Fast forward to now. In April, I resigned my ordination as a conservative Presbyterian minister, and gave up fifteen years of my life. In a story for another time, my time hanging out with atheists drove me back to the door of the Catholic church. As I said in my article I wrote at the time, I took a vow to step aside if I ever found myself out of accord with the system of doctrine in the church. I found myself no longer a Presbyterian in doctrine or conviction. Therefore, I stepped down from being an ordained minister.
This journey also led me to face my appalling spiritual life grounded in the lack of daily prayer. I realized all my spirituality was grounded not in God, but in my own arrogant assumptions. I came face to face with my tendency to hate authority of all kinds. I didn’t like people telling me what to do. Very often, I rebelled against authority just because I felt like it. Rebellion against the World System on behalf of God is a great thing. However, very often, my rebellion became a way to make my self feel superior to other people. On a deeper level, my pain, anger, and frustration fueled a deep seeded need to give a finger to the whole world.
As I faced these basic facts about myself, I knew I needed a more structured system of prayer that required obedience, accountability, and a sustained history. The devotionals in your local Christian book store just wouldn’t cut it with me. Being who I am, I did a lot of research and found a concept that rang true in my soul; join a monastic community as an Oblate.

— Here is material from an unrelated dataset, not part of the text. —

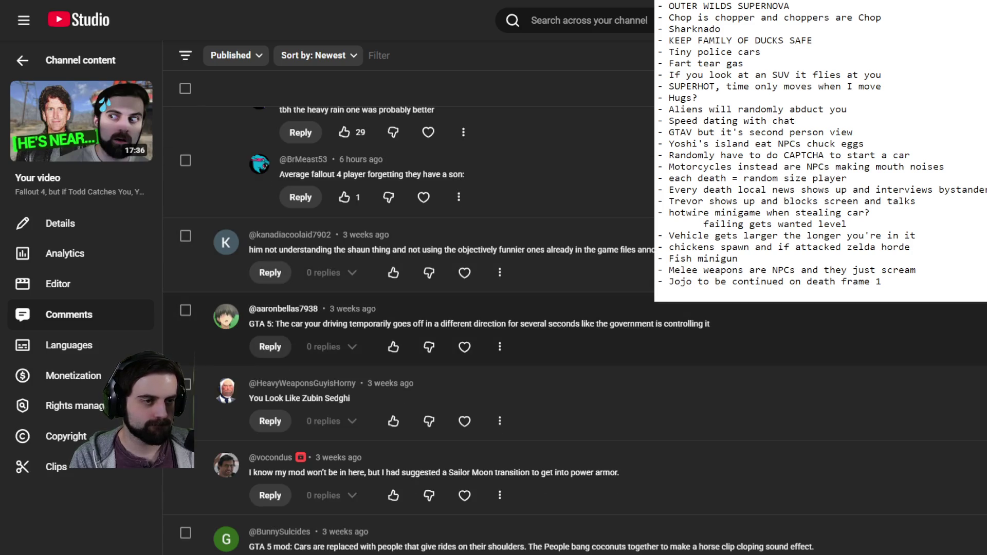
{"action": "scroll", "coordinate": [566, 360], "scroll_direction": "up", "scroll_amount": 3}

What is an Oblate? In medieval history, when boys would be offered to the monastery, they would take lesser vows to live and work like the elder monks. At some point, they had a choice to take the full on vows of poverty, chastity and obedience. In the passing years, men and women expressed their desire to become affiliated with the monks and nuns in their life of prayer. There was just problem; these people were married, had regular jobs, and children.
So, many orders (not all) of the Catholic church decided to formalized the position of Oblate into someone who took a vow of obedience, and pledged to follow the rule of St. Benedict in their daily lives. In other words, they would become monks living in the world and not in the community. They dedicated themselves to becoming involved with a specific monastic community, and living out their calling in their daily lives. Above all, they pledged to live a life of prayer and obedience to guide their own walk with God.
The process begins with a person taking Novice vows that last for one year. After this year of novitiate, the person (man or woman), may take their full vows and renew them every year.
So, Saturday, I’ll take my novitiate vows and begin my year of discernment. To answer any more lingering questions, no, I’m not becoming celibate and no I’m not becoming a full fledged monk. Rather, I’m binding myself to a community, a system of seeking out God, and to learn how to be more obedient to the Lord.